PASSAGE FOR REVIEW »
========

There simply is not such a clean separation between the two because 
things that the guest does affects the configuration of the guest.

Hot plug, removable media eject, persistent device settings (whether 
it's CMOS or EEPROM) all disrupt this model.

If you really wanted to have this separation, you'd have to be very 
strict about making all guest settings not be specified in config.  You 
would need to do:

qemu-img create -f e1000-eprom -o macaddr=12:23:45:67:78:90 e1000.0.rom
qemu-img create -f e1000-eprom -o macaddr=12:23:45:67:78:91 e1000.1.rom

qemu -device e1000,id=e1000.0,eeprom=e1000.0.rom -device 
e1000,id=e1000.1,eeprom=e1000.1.rom

And now I need a tool that lets me modify e1000-eprom images if I want 
to change the mac address dynamically (say I'm trying to clone a VM).

This type of model can be workable but as I said earlier, I think it's 
overengineering the problem.

We don't separate configuration from guest state today.  Instead of 
setting ourselves up for failure by setting an unrealistic standard that 
we try to achieve and never do, let's embrace the system that is working 
for us today.  We are authoritative for everything and guest state is 
intimately tied to the virtual machine configuration.

>>
>> But beyond those races, QEMU is the only entity that knows with 
>> certainty what bits of information are important to persist in order 
>> to preserve a guest across shutdown/restart.  The fact that we've 
>> punted this problem for so long has only ensured that management 
>> tools are either intrinsically broken or only support the most 
>> minimal subset of functionality we actually support.
>
> I'm not arguing about that.  I just want to stress again the 
> difference between state and configuration.  Qemu has no authority, in 
> my mind, as to configuration.  Only state.

Being the one that creates a guest based on configuration, I would say 
that we most certainly do.

>>>   Currently they contain the required guest configuration, a 
>>> representation of what's the current live configuration, and they 
>>> issue monitor commands to move the live configuration towards the 
>>> required configuration (or just generate a qemu command line).  What 
>>> you're describing is completely different, I'm not even sure what it 
>>> is.
>>
>> Management tools shouldn't have to think about how the monitor 
>> commands they issue impact the invocation options of QEMU.
>
> They have to, when creating a guest from scratch.
>
> But I admit, this throws a new light (for me) on things.  What's the 
> implications?
> - must have a qemu instance running when editing configuration, even 
> when the guest is down

QMP is an API.  Whether a qemu instance is launched is an implementation 
detail.  This could all be hidden completely with libqmp.

> - cannot add additional information to configuration; must store it in 
> an external database and cross-reference it with the qemu data using 
> the device ID

Don't confuse a management tool's notion of configuration with QEMU's 
configuration.

A management tools config is used to initially create and then 
manipulate an existing guest.   If the management tool supports 
out-of-band manipulation of a configuration file, then it needs to 
determine how the configuration file changed and execute the appropriate 
commands.

========

DATA EXTRACT »
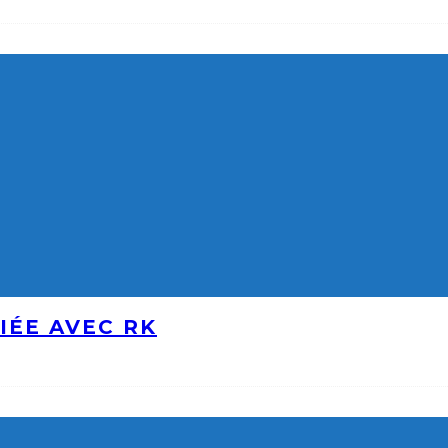
IÉE AVEC RK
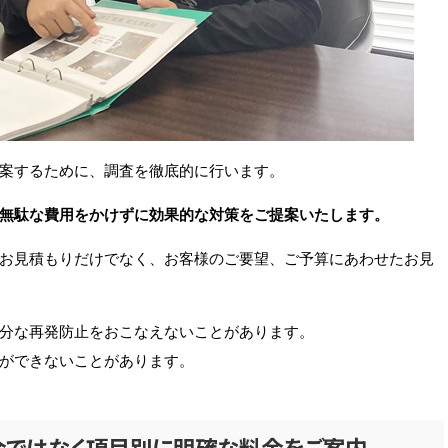
案するために、調査を徹底的に行います。
無駄な費用をかけずに効果的な対策をご提案いたします。
お見積もりだけでなく、お客様のご要望、ご予算にあわせたお見
分な再発防止をおこなえないことがあります。
ができないことがあります。
金ではなく項目別に明確な料金をご案内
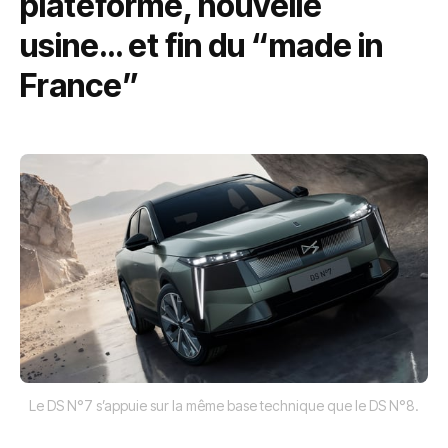
plateforme, nouvelle
usine… et fin du “made in
France”
Le DS N°7 s’appuie sur la même base technique que le DS N°8.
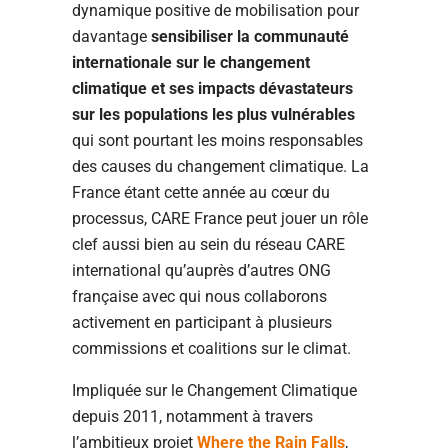
dynamique positive de mobilisation pour
davantage
sensibiliser la communauté
internationale sur le changement
climatique et ses impacts dévastateurs
sur les populations les plus vulnérables
qui sont pourtant les moins responsables
des causes du changement climatique. La
France étant cette année au cœur du
processus, CARE France peut jouer un rôle
clef aussi bien au sein du réseau CARE
international qu’auprès d’autres ONG
française avec qui nous collaborons
activement en participant à plusieurs
commissions et coalitions sur le climat.
Impliquée sur le Changement Climatique
depuis 2011, notamment à travers
l’ambitieux projet
Where the Rain Falls
,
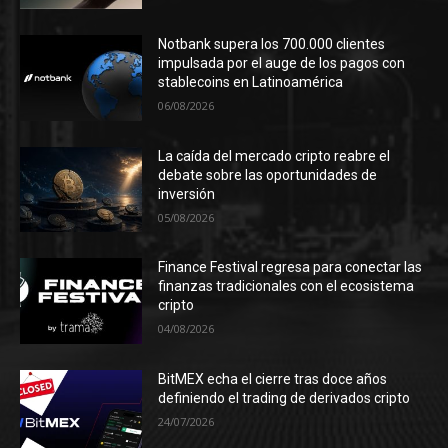
Notbank supera los 700.000 clientes
impulsada por el auge de los pagos con
stablecoins en Latinoamérica
06/08/2026
La caída del mercado cripto reabre el
debate sobre las oportunidades de
inversión
05/08/2026
Finance Festival regresa para conectar las
finanzas tradicionales con el ecosistema
cripto
04/08/2026
BitMEX echa el cierre tras doce años
definiendo el trading de derivados cripto
24/07/2026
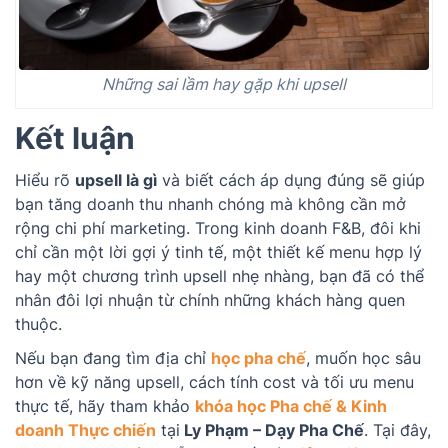
Những sai lầm hay gặp khi upsell
Kết luận
Hiểu rõ
upsell là gì
và biết cách áp dụng đúng sẽ giúp
bạn tăng doanh thu nhanh chóng mà không cần mở
rộng chi phí marketing. Trong kinh doanh F&B, đôi khi
chỉ cần một lời gợi ý tinh tế, một thiết kế menu hợp lý
hay một chương trình upsell nhẹ nhàng, bạn đã có thể
nhân đôi lợi nhuận từ chính những khách hàng quen
thuộc.
Nếu bạn đang tìm địa chỉ
học pha chế
, muốn học sâu
hơn về kỹ năng upsell, cách tính cost và tối ưu menu
thực tế, hãy tham khảo
khóa học Pha chế & Kinh
doanh Thực chiến
tại
Ly Phạm – Dạy Pha Chế
. Tại đây,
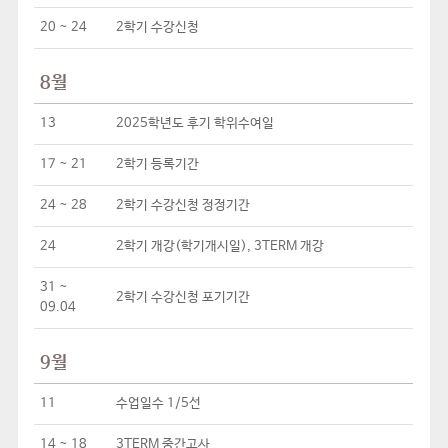
20 ~ 24
2학기 수강신청
8월
13
2025학년도 후기 학위수여일
17 ~ 21
2학기 등록기간
24 ~ 28
2학기 수강신청 정정기간
24
2학기 개강(학기개시일), 3TERM 개강
31 ~
2학기 수강신청 포기기간
09.04
9월
11
수업일수 1/5선
14 ~ 18
3TERM 중간고사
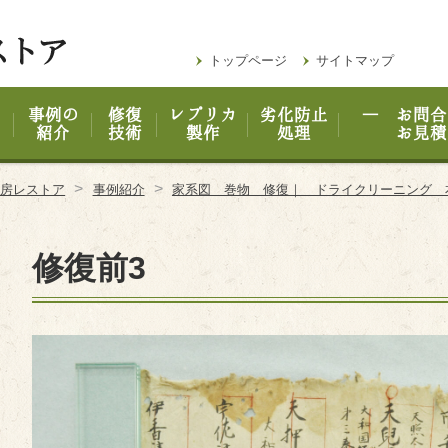
トップページ
サイトマップ
事例の
修復
レプリカ
劣化防止
― お問合
紹介
技術
製作
処理
お見積
>
>
工房レストア
事例紹介
家系図 巻物 修復｜ ドライクリーニング 
修復前3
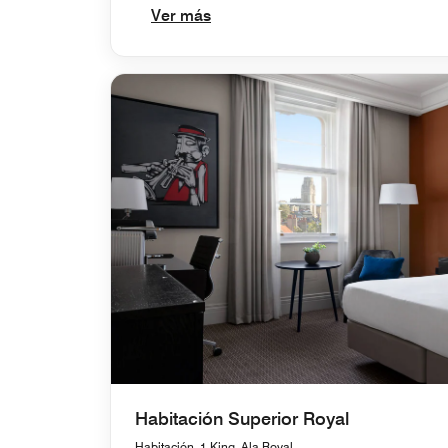
Ver más
Habitación Superior Royal
Habitación, 1 King, Ala Royal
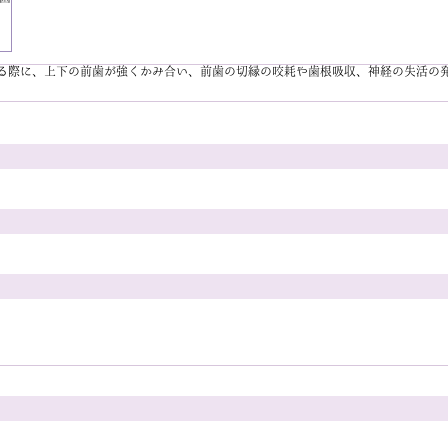
る際に、上下の前歯が強くかみ合い、前歯の切縁の咬耗や歯根吸収、神経の失活の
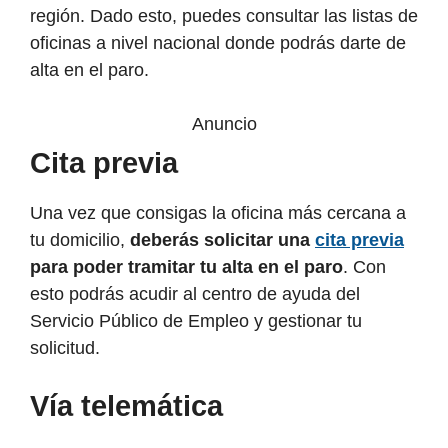
región. Dado esto, puedes consultar las listas de
oficinas a nivel nacional donde podrás darte de
alta en el paro.
Anuncio
Cita previa
Una vez que consigas la oficina más cercana a
tu domicilio,
deberás solicitar una
cita previa
para poder tramitar tu alta en el paro
. Con
esto podrás acudir al centro de ayuda del
Servicio Público de Empleo y gestionar tu
solicitud.
Vía telemática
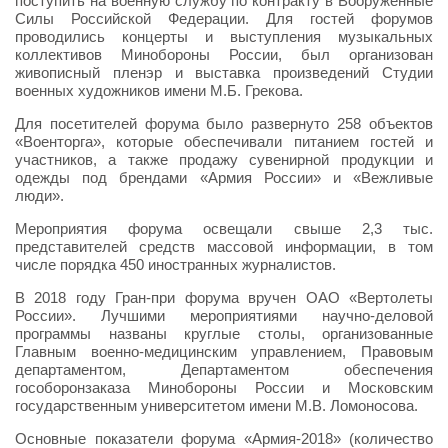
поступить на военную службу по контракту в Вооруженные
Силы Российской Федерации. Для гостей форумов
проводились концерты и выступления музыкальных
коллективов Минобороны России, был организован
живописный пленэр и выставка произведений Студии
военных художников имени М.Б. Грекова.
Для посетителей форума было развернуто 258 объектов
«Военторга», которые обеспечивали питанием гостей и
участников, а также продажу сувенирной продукции и
одежды под брендами «Армия России» и «Вежливые
люди».
Мероприятия форума освещали свыше 2,3 тыс.
представителей средств массовой информации, в том
числе порядка 450 иностранных журналистов.
В 2018 году Гран-при форума вручен ОАО «Вертолеты
России». Лучшими мероприятиями научно-деловой
программы названы круглые столы, организованные
Главным военно-медицинским управлением, Правовым
департаментом, Департаментом обеспечения
гособоронзаказа Минобороны России и Московским
государственным университетом имени М.В. Ломоносова.
Основные показатели форума «Армия-2018» (количество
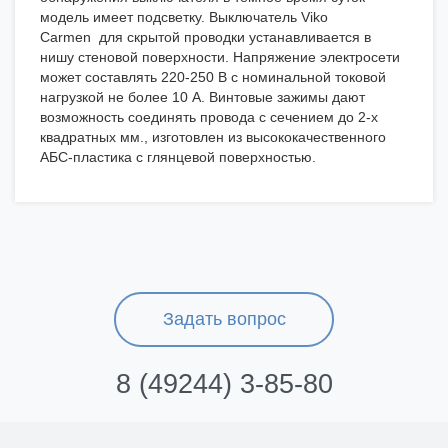
модель имеет подсветку. Выключатель Viko
Carmen для скрытой проводки устанавливается в
нишу стеновой поверхности. Напряжение электросети
может составлять 220-250 В с номинальной токовой
нагрузкой не более 10 А. Винтовые зажимы дают
возможность соединять провода с сечением до 2-х
квадратных мм., изготовлен из высококачественного
АБС-пластика с глянцевой поверхностью.
Задать вопрос
8 (49244) 3-85-80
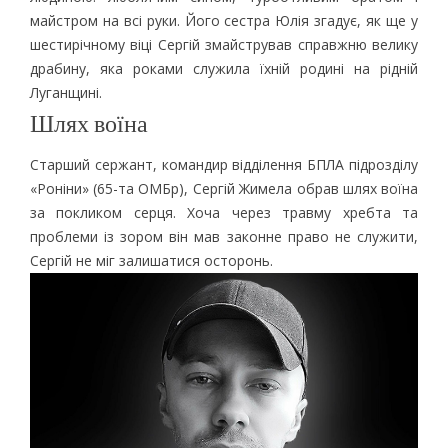
майстром на всі руки. Його сестра Юлія згадує, як ще у
шестирічному віці Сергій змайстрував справжню велику
драбину, яка роками служила їхній родині на рідній
Луганщині.
Шлях воїна
Старший сержант, командир відділення БПЛА підрозділу
«Роніни» (65-та ОМБр), Сергій Жимела обрав шлях воїна
за покликом серця. Хоча через травму хребта та
проблеми із зором він мав законне право не служити,
Сергій не міг залишатися осторонь.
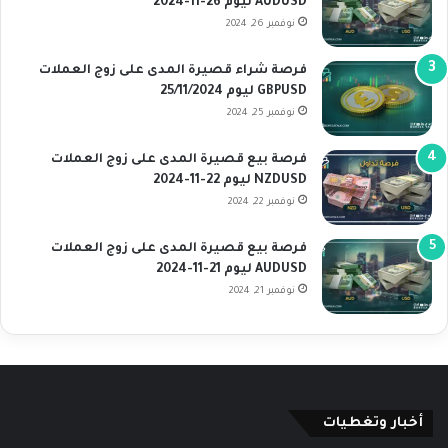
AUDUSD ليوم 26-11-2024
نوفمبر 26, 2024
فرصة شراء قصيرة المدى على زوج العملات
GBPUSD ليوم 25/11/2024
نوفمبر 25, 2024
فرصة بيع قصيرة المدى على زوج العملات
NZDUSD ليوم 22-11-2024
نوفمبر 22, 2024
فرصة بيع قصيرة المدى على زوج العملات
AUDUSD ليوم 21-11-2024
نوفمبر 21, 2024
أخبار وتغطيات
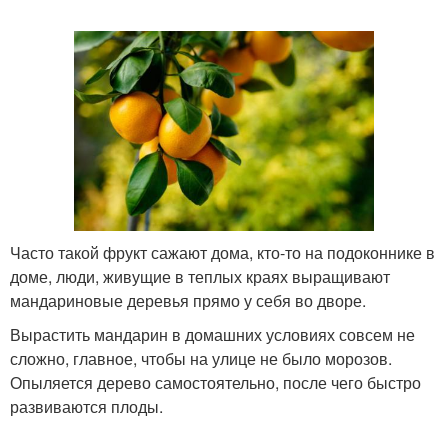
Часто такой фрукт сажают дома, кто-то на подоконнике в
доме, люди, живущие в теплых краях выращивают
мандариновые деревья прямо у себя во дворе.
Вырастить мандарин в домашних условиях совсем не
сложно, главное, чтобы на улице не было морозов.
Опыляется дерево самостоятельно, после чего быстро
развиваются плоды.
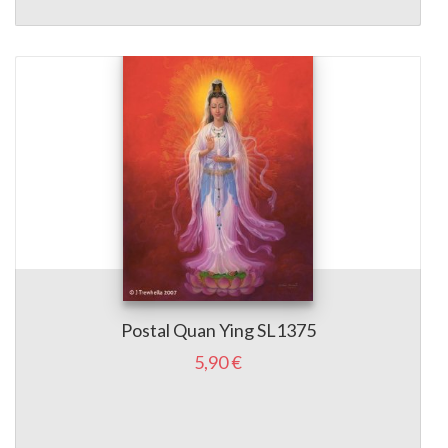
Postal Quan Ying SL1375
5,90 €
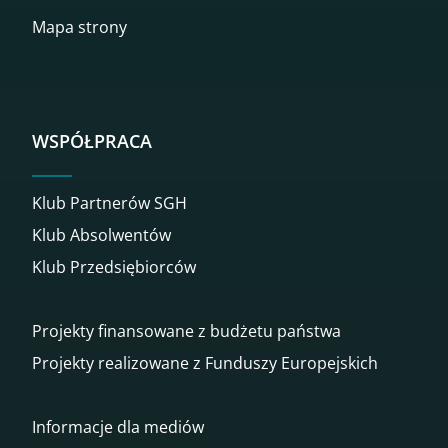
Mapa strony
WSPÓŁPRACA
Klub Partnerów SGH
Klub Absolwentów
Klub Przedsiębiorców
Projekty finansowane z budżetu państwa
Projekty realizowane z Funduszy Europejskich
Informacje dla mediów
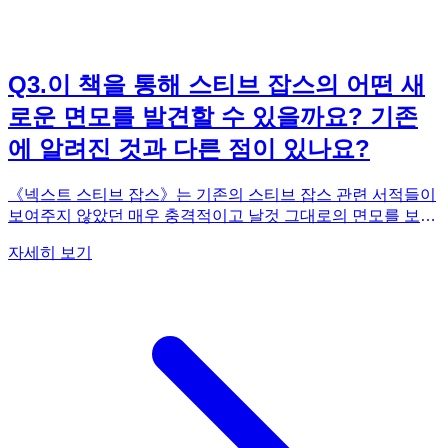
Q
3
.
이 책을 통해 스티브 잡스의 어떤 새
로운 면모를 발견할 수 있을까요? 기존
에 알려진 것과 다른 점이 있나요?
《넥스트 스티브 잡스》는 기존의 스티브 잡스 관련 서적들이
보여주지 않았던 매우 충격적이고 날것 그대로의 면모를 보여
줍니다. 흔히 알려진 카리스마 넘치는 혁신가로서의 이미지 뒤
자세히 보기
에 숨겨진, 애플에서 쫓겨난 후 '넥스트' 시절의 잡스는 오만하
고 변덕스러운 '폭군'에 가까웠습니다. 이 책은 그가 어떻게 직
원들을 몰아붙이고, 비현실적인 완벽주의로 회사를 파산 직전
까지 몰고 갔는지 여과 없이 보여줍니다. 심지어 국가안보국
(NSA), CIA 등 정보기관 요원들과의 은밀하고도 위험한 뒷거
래까지, 그동안 철저히 감춰져 있던 충격적인 진실들이 최초로
폭로됩니다. 하지만 단순히 그의 어두운 면모만을 고발하는 책
은 아닙니다. 오히려 이러한 끔찍한 실패와 굴욕 속에서 스티
브 잡스가 어떻게 타인의 감정을 이해하고, 남의 말에 귀 기울
이며, 실무진에게 권한을 위임하는 위대한 리더로 성장했는지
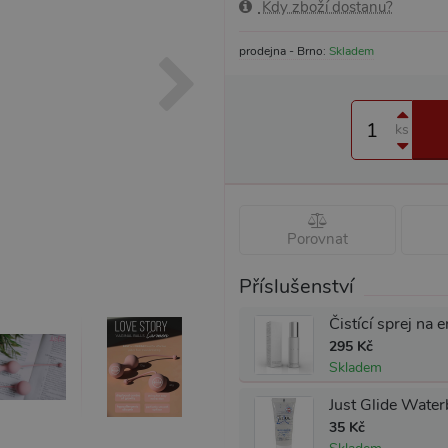
Kdy zboží dostanu?
prodejna - Brno:
Skladem
ks
Porovnat
Příslušenství
295 Kč
Skladem
35 Kč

========

DIRECTIONS » Update the QEMU configuration discussion starting at "This type of" and ending at "virtual machine configuration.", changing "overengineering" to "overcomplicating".

ANSWER »
This type of model can be workable but as I said earlier, I think it's 
overcomplicating the problem.

We don't separate configuration from guest state today.  Instead of 
setting ourselves up for failure by setting an unrealistic standard that 
we try to achieve and never do, let's embrace the system that is working 
for us today.  We are authoritative for everything and guest state is 
intimately tied to the virtual machine configuration.